You will notice that this multi clutch transmission behaves in some ways more like a manual than a traditional auto trans. You will notice the engine braking and downshifts more than a regular automatic. As you noticed, if you put the trans in N when you would normally just push the clutch in on a manual to coast you get the same effect. Similarly, if you leave it in gear while coasting it will feel more like a manual trans in that you can note the resistance of the engine. There seems to be a more positive connection between the engine and transmission, which increases efficiency, but it take a little getting used to.


----------



## Aeroscout977 (Nov 25, 2010)

JRBCruze said:


> I see where you said that you had read some of it, and if you had kept reading you would have seen where I said that the car doesn't have the problem at lower speeds only highway speeds. Why do you even bother replying if you are not going to read the whole situation?


Because he was trying to help with some input of his own in a simillar situation?
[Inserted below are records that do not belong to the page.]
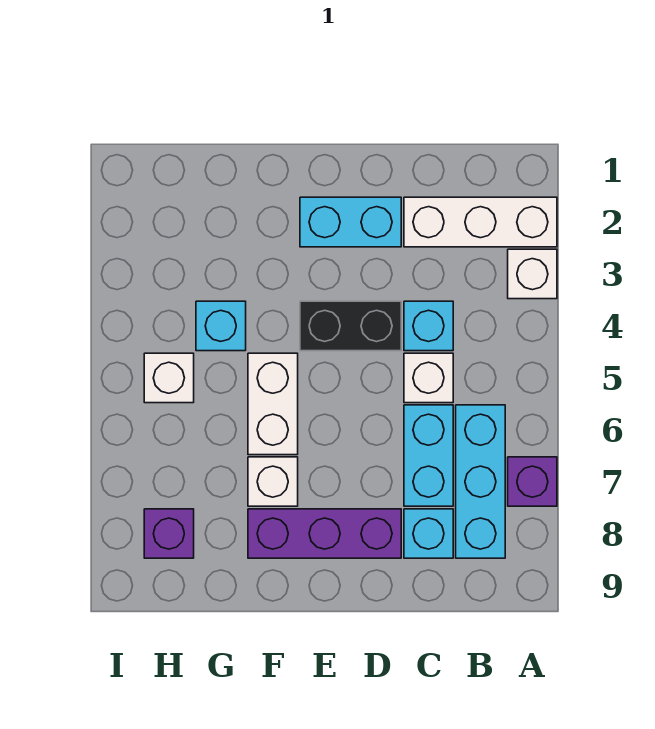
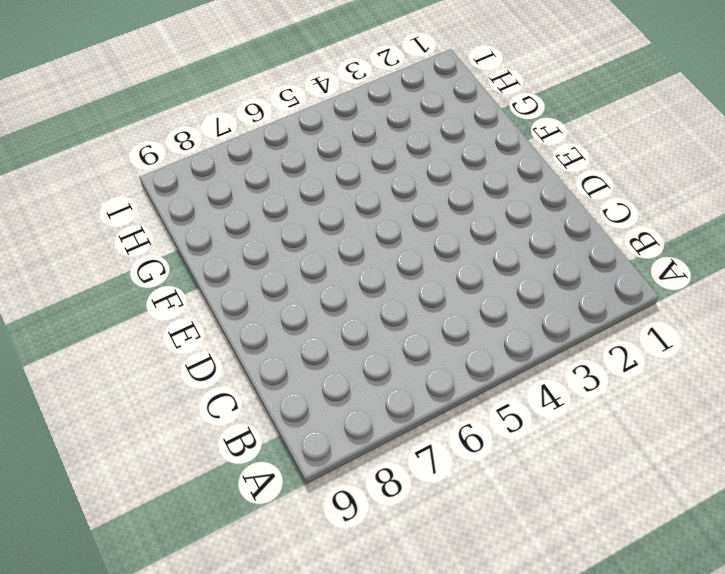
none -> white brick A2:C2 level 1
none -> white brick A3 level 1
none -> purple brick A7 level 1

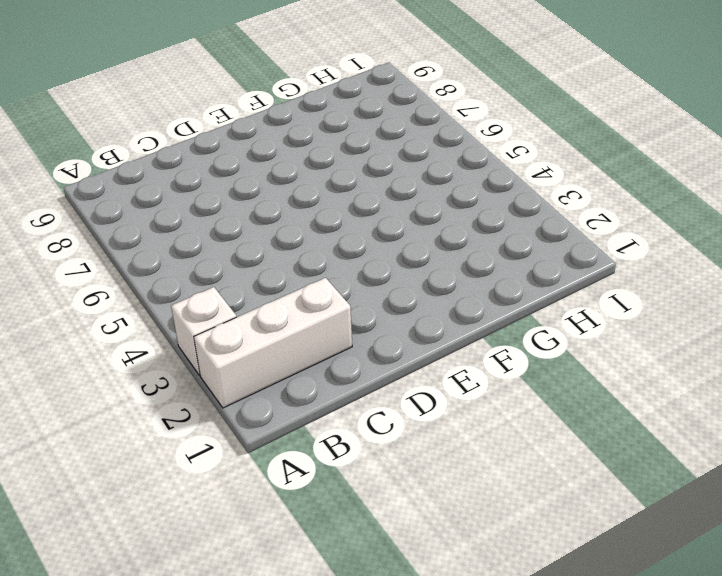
none -> purple brick A7 level 1
none -> cyan brick B6:B8 level 1
none -> cyan brick C4 level 1

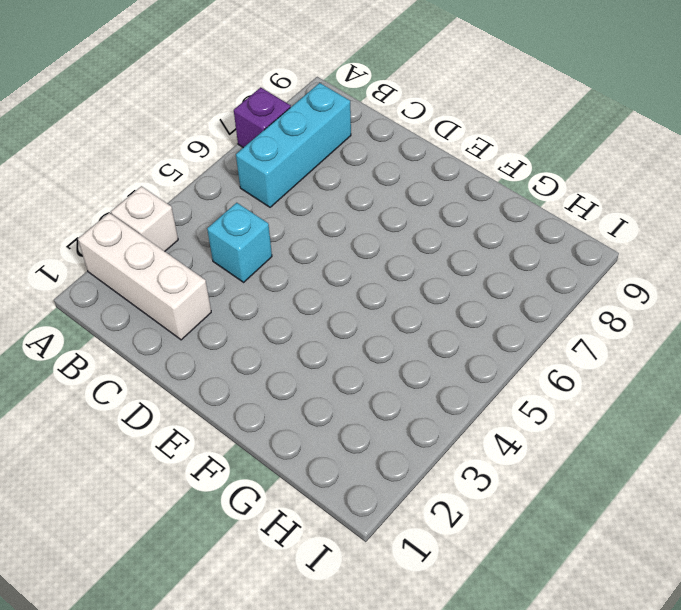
none -> white brick C5 level 1
none -> cyan brick C6:C7 level 1
none -> cyan brick C8 level 1

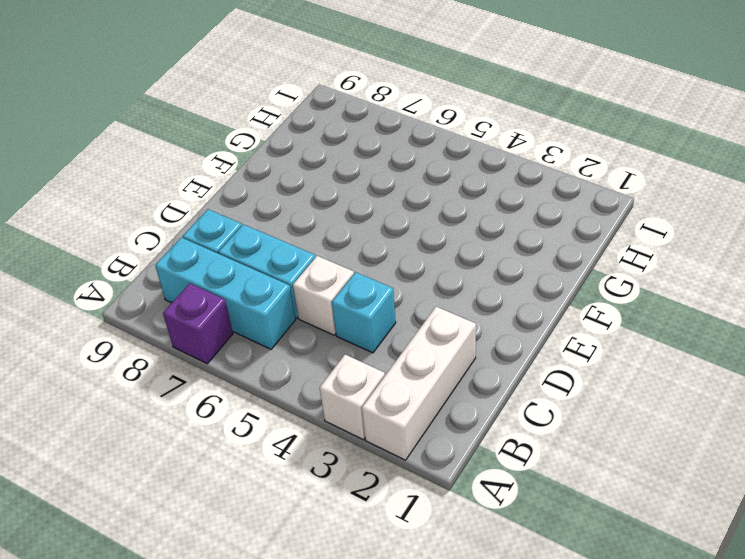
none -> cyan brick D2:E2 level 1
none -> black brick D4:E4 level 1
none -> purple brick D8:F8 level 1

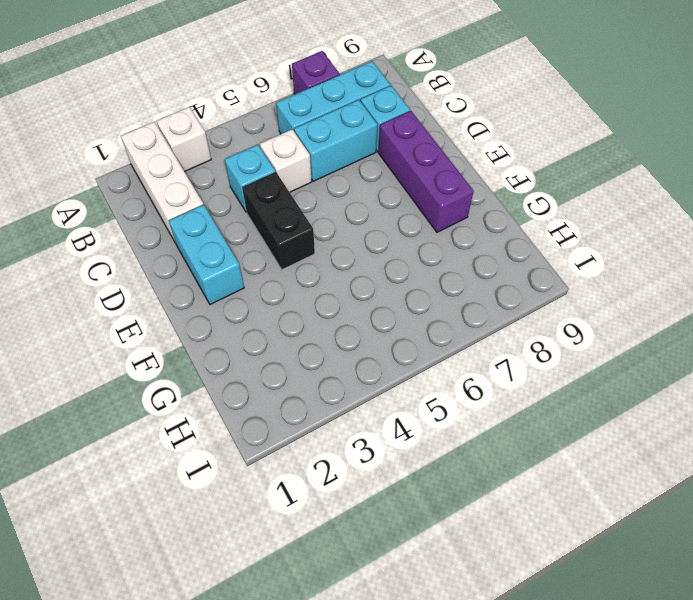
none -> white brick F5:F6 level 1
none -> white brick F7 level 1
none -> cyan brick G4 level 1

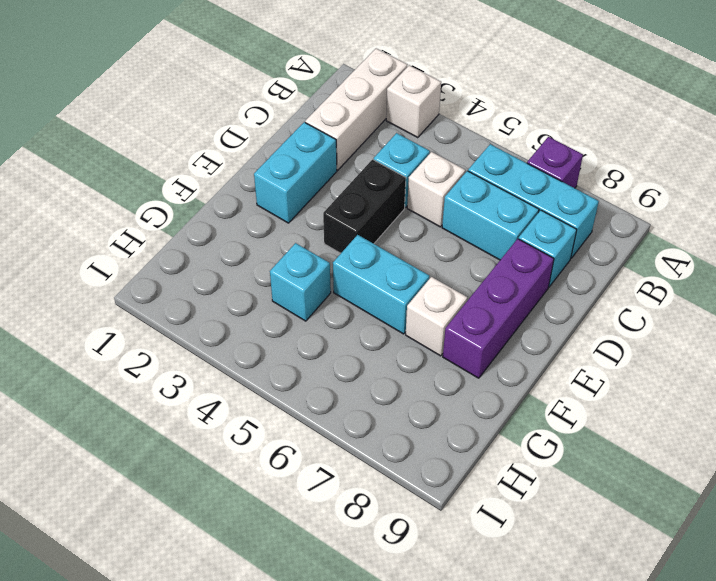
cyan brick F5:F6 level 1 -> white brick F5:F6 level 1
none -> white brick H5 level 1
none -> purple brick H8 level 1

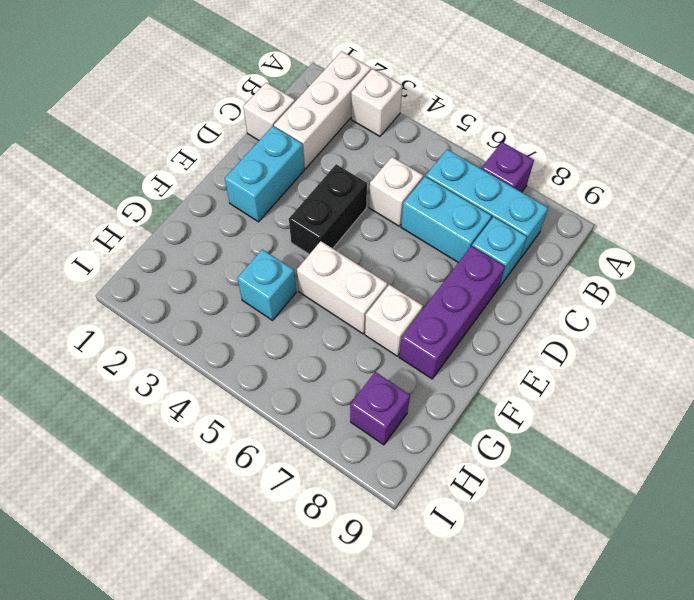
white brick C1 level 1 -> white brick H5 level 1
none -> cyan brick C4 level 1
At no point did I see him offer a solution to what you are looking for. Maybe he was guessing his input with his situation + yours could lead to an answer from someone with knowledge on both events and the inner workings for the Cruze. Perhaps our local 6T40 engineer will have something to add. Maybe next time you could structure your problem in a way that doesn't put off people from reading it?


----------



## shawn672 (Oct 31, 2010)

JDM-USDM Love said:


> Because he was trying to help with some input of his own in a simillar situation? At no point did I see him offer a solution to what you are looking for. Maybe he was guessing his input with his situation + yours could lead to an answer from someone with knowledge on both events and the inner workings for the Cruze. Perhaps our local 6T40 engineer will have something to add. Maybe next time you could structure your problem in a way that doesn't put off people from reading it?


this.

wall of text = no ones going to read it. no offense but if it was properly structured i would have easily read the entire thing. i read half and was trying to provide some input that my car does not have this issue. 
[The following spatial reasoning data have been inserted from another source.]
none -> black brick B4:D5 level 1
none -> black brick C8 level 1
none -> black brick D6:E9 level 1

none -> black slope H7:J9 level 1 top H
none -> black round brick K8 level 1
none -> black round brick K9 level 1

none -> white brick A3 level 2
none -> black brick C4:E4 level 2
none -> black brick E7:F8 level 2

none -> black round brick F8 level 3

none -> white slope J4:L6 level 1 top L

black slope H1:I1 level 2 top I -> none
i also think the car is very adequate at highway speeds. i see speeds of 85-90 on a weekly basis, the car has enough passing power. if you dont agree, get the tune and boost up to 190ft/lb @ wheels and 170whp.


----------



## scaredpoet (Nov 29, 2010)

JRBCruze said:


> The weird thing is that when you are going lower "around town" speeds and go downhill and let off the gas or even put it in neutral the car will gain speed, which is what always happens in any other car I have driven.


I've found that different cars coast differently. That's just they way they are. Some cars are accomplished coasters and will zoom down hills. Others, not so much, even in neutral.
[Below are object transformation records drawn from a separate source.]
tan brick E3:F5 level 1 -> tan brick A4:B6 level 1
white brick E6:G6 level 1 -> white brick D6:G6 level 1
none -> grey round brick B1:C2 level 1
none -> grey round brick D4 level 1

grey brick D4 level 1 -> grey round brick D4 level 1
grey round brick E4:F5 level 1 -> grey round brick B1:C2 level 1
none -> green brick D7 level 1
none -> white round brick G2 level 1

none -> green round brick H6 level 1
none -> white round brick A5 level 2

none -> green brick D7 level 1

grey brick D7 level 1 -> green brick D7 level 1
There's a whole bunch of reasons for this. Your tires have a certain level of rolling resistance, that makes friction, and that level of friction differs from one model of tire to the next. Air resistance is being created (even if the wind is at your back, you're going to have to be driving through a hurricane to fully counteract cutting through the air at 70MPH). There could even be suspension and handling components that are limiting just how fast the car will go on a coast.

RS LTZ hit the head on the nail. At highway speed you're hitting a point where the downward force of gravity on the Cruze is being counteracted just enough by all the other forces acting in the opposite direction, limiting your maximum coast speed. This max speed si different on the Cruze than other cars for the mere fact that _it's a different car_, and different cars are equipped differently, meaning they'll also behave differently from one another.



> Also, at 70-75 mph the car's rpm's are at 3000+,


That's about right for a 1.4L engine. The Cruze isn't the only small-engine car that revvs that high at 70-75.



> which I thought was awfully high considering it has 6 gears.


If you're accelerating, you're probably not in 6th gear. The way to find out is to move the shifter column over to Manual and see what the gear display tells you on the instrument cluster (to the left of your odometer), then tilt the shifter back to automatic.




> I feel like there is something causing resistance, which would also explain why I am getting nowhere near the advertised mpg, I drive 85% highway and 15% city and so far I am only getting 29 mpg.


15% city can mean a lot. If you're at stop lights a lot during that city driving, then that's going to impact negatively on your mileage. 0MPH = 0MPG.

We don't know your driving conditions, so there's know way of knowing for sure if this is right or not. Do you drive in an area with lots of hills? I'm figuring this is a yes, since in order to coast _down_ a hill, at some people you have to drive up it. And if you're accelerating hard up that hill, then you're likely to take more of a hit that way than can be counteracted by coasting down.


----------



## JRBCruze (Mar 10, 2011)

Thanks for everyone's input. I just want to be sure the car is operating as it should. I was worried that feeling resistance meant i was forcing something that shouldn't be, and i don't want the transmission going out on me if something was really wrong and needed to be fixed. Sorry Shawn672 that i can be "long-winded" (ha ha, I am a girl - what do you expect? but I just wanted to make sure i explained all the variables so i could get helpful input.


----------



## shawn672 (Oct 31, 2010)

long winded and quick to pull a gun on me.. figures you'd be a girl 
haha welcome aboard and enjoy your stay. i hope collectively we can answer your questions


----------